> Exercise material:
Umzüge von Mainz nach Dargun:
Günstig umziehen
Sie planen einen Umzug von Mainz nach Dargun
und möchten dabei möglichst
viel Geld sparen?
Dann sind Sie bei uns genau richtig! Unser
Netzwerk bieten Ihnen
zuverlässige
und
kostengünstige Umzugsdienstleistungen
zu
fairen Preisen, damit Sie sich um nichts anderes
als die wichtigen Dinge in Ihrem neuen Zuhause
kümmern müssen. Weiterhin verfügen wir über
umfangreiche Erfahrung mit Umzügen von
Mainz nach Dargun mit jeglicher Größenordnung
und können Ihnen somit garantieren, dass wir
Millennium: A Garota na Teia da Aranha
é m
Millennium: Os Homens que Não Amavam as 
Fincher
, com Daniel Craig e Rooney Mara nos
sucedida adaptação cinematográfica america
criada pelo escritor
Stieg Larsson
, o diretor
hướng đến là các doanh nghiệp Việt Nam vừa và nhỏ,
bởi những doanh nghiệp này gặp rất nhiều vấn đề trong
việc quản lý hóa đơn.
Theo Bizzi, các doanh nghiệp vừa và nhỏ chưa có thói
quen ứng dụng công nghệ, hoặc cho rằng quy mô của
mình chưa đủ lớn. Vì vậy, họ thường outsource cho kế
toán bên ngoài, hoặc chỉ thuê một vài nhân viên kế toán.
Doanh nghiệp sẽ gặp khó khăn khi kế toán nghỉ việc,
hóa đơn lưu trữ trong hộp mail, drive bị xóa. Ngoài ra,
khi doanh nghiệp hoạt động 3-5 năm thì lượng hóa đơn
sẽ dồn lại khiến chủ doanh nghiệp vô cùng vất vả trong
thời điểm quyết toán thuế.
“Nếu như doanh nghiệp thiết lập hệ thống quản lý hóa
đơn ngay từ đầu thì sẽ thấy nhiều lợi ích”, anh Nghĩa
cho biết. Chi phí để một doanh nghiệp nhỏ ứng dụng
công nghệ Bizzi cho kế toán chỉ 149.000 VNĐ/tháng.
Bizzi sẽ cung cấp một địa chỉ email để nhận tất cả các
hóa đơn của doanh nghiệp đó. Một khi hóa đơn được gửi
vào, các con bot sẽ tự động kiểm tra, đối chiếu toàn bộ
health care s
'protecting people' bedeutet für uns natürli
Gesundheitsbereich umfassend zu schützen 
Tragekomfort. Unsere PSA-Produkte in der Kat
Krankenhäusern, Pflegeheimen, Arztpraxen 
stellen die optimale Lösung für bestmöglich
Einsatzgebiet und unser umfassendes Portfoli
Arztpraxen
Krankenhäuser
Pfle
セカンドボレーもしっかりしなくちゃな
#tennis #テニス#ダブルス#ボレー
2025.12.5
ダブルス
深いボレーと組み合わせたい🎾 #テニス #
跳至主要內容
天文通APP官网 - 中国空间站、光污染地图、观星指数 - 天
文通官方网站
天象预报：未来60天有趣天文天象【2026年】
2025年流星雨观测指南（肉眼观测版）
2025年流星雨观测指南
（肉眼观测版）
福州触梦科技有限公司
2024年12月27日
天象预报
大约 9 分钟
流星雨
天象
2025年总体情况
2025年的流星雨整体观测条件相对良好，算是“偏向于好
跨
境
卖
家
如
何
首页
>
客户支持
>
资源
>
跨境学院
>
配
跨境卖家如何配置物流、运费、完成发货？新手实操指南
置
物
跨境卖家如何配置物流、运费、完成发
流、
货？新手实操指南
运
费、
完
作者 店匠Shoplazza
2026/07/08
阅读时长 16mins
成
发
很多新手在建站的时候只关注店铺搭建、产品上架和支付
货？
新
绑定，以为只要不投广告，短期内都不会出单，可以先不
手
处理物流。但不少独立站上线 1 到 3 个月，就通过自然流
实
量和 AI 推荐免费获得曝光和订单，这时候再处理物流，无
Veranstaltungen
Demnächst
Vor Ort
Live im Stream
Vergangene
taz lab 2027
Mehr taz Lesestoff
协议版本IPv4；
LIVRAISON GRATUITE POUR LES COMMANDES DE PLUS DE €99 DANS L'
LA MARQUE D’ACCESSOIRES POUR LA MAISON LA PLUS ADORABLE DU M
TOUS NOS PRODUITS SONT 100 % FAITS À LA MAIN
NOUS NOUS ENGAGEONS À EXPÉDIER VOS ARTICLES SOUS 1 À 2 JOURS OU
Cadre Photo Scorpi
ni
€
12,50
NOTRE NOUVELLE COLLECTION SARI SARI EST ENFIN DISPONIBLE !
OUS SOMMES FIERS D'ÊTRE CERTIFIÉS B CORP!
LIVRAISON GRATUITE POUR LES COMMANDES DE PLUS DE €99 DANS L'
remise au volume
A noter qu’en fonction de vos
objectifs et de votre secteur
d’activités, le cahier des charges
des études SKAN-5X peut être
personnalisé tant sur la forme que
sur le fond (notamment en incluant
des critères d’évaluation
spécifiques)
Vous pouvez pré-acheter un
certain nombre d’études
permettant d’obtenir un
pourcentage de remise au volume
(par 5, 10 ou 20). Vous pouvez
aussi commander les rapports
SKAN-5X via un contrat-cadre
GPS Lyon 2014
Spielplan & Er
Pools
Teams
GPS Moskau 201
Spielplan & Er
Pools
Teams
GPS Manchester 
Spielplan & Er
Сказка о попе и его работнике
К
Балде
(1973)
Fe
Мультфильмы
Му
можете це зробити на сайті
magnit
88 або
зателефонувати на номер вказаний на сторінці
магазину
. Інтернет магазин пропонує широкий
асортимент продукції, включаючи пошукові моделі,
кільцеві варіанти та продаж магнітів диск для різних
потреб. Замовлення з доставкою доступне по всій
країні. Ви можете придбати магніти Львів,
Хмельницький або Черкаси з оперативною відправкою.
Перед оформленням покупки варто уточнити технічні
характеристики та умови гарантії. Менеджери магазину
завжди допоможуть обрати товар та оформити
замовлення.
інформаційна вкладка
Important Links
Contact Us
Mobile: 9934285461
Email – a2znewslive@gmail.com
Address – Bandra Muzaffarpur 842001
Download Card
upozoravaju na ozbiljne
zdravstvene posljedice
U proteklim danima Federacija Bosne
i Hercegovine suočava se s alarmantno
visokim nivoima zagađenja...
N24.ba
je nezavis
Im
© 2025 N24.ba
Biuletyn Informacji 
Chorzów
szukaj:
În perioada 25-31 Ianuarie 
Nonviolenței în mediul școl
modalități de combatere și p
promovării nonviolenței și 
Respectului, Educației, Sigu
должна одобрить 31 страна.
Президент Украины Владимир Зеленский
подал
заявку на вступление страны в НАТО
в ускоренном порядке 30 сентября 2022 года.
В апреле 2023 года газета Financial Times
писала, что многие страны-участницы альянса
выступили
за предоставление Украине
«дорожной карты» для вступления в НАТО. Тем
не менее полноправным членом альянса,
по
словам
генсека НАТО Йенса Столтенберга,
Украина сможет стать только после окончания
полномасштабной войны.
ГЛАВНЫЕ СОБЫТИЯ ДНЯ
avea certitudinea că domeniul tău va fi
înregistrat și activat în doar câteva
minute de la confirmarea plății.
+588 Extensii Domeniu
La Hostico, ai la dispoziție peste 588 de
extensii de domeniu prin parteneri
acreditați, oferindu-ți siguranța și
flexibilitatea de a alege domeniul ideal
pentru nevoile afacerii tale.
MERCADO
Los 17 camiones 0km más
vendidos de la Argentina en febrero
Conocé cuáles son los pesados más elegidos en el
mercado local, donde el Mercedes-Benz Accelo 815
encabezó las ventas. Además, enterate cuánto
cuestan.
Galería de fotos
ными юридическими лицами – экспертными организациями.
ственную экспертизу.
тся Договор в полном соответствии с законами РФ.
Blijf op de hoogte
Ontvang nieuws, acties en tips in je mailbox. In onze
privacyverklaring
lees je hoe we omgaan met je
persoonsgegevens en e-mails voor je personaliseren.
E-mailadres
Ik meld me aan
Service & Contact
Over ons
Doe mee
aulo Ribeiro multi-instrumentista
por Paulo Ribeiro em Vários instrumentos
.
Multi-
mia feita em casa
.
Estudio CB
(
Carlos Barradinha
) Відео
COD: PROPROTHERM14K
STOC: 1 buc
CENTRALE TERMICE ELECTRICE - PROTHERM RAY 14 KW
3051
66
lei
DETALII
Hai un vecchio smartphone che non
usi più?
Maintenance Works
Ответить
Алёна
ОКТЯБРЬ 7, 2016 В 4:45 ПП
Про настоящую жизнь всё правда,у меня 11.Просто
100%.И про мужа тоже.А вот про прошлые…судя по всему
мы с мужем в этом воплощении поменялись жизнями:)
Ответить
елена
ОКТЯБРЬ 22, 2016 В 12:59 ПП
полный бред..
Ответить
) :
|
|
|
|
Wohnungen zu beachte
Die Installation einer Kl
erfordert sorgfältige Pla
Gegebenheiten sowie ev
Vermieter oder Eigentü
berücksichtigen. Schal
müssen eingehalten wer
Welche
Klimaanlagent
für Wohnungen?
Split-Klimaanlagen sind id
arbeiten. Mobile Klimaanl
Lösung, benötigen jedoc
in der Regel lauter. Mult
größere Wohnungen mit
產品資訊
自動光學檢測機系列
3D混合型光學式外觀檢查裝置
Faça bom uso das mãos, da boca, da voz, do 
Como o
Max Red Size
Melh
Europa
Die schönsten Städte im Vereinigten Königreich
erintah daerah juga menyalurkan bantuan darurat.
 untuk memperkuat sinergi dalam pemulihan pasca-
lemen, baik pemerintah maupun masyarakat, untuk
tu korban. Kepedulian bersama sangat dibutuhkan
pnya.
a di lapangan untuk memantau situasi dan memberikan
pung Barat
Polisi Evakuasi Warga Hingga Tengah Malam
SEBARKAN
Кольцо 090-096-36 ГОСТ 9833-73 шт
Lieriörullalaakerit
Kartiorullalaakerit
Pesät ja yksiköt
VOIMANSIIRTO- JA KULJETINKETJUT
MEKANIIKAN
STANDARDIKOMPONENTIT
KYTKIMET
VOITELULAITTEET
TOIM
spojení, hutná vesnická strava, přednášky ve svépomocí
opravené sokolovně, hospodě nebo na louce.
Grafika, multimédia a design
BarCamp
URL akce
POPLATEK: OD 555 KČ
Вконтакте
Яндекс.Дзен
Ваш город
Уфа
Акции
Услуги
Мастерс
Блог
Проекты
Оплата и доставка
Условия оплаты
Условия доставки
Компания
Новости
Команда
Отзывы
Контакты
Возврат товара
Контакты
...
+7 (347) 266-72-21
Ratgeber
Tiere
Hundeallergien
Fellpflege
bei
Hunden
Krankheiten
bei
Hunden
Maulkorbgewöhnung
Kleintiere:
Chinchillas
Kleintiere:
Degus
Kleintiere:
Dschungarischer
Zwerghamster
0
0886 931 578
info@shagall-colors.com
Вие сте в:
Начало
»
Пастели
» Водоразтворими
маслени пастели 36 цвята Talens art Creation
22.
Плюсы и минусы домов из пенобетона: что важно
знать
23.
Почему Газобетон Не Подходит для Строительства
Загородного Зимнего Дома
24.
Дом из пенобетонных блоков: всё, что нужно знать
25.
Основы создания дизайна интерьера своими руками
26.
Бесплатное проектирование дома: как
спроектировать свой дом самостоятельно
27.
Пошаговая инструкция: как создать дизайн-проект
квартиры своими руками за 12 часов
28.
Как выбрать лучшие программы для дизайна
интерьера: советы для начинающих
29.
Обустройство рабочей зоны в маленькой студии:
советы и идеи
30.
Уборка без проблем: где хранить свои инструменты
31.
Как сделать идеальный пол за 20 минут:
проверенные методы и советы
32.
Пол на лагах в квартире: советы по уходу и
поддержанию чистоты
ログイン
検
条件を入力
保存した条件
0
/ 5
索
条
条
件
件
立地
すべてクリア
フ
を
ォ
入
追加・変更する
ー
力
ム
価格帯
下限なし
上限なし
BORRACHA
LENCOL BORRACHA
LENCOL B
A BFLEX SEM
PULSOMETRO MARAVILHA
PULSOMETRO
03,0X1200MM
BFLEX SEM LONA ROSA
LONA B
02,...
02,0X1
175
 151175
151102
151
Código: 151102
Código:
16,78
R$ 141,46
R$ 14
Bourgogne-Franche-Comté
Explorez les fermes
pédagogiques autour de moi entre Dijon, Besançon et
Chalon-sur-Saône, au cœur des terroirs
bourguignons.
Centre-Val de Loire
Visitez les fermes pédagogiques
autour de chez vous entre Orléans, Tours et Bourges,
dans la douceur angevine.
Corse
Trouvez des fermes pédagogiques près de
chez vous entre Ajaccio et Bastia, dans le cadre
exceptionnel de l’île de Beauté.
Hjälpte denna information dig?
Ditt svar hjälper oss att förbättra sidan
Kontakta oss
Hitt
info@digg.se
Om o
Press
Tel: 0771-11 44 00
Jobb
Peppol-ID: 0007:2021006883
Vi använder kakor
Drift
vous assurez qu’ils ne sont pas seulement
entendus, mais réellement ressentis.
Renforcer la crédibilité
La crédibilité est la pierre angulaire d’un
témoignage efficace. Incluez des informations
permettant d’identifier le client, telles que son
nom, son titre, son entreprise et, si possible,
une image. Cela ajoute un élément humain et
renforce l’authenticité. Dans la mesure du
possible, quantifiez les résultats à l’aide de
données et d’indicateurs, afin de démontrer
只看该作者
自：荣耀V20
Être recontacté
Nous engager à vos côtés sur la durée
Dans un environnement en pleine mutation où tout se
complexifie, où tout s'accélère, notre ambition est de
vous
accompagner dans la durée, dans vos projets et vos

> What needs to be done: From the first line of the entries above, copy up to and including the line that contains "und können Ihnen somit garantieren, dass wir", replacing "Erfahrung" with "Expertise" and leaving everything else as it is.

> The answer:
Umzüge von Mainz nach Dargun:
Günstig umziehen
Sie planen einen Umzug von Mainz nach Dargun
und möchten dabei möglichst
viel Geld sparen?
Dann sind Sie bei uns genau richtig! Unser
Netzwerk bieten Ihnen
zuverlässige
und
kostengünstige Umzugsdienstleistungen
zu
fairen Preisen, damit Sie sich um nichts anderes
als die wichtigen Dinge in Ihrem neuen Zuhause
kümmern müssen. Weiterhin verfügen wir über
umfangreiche Expertise mit Umzügen von
Mainz nach Dargun mit jeglicher Größenordnung
und können Ihnen somit garantieren, dass wir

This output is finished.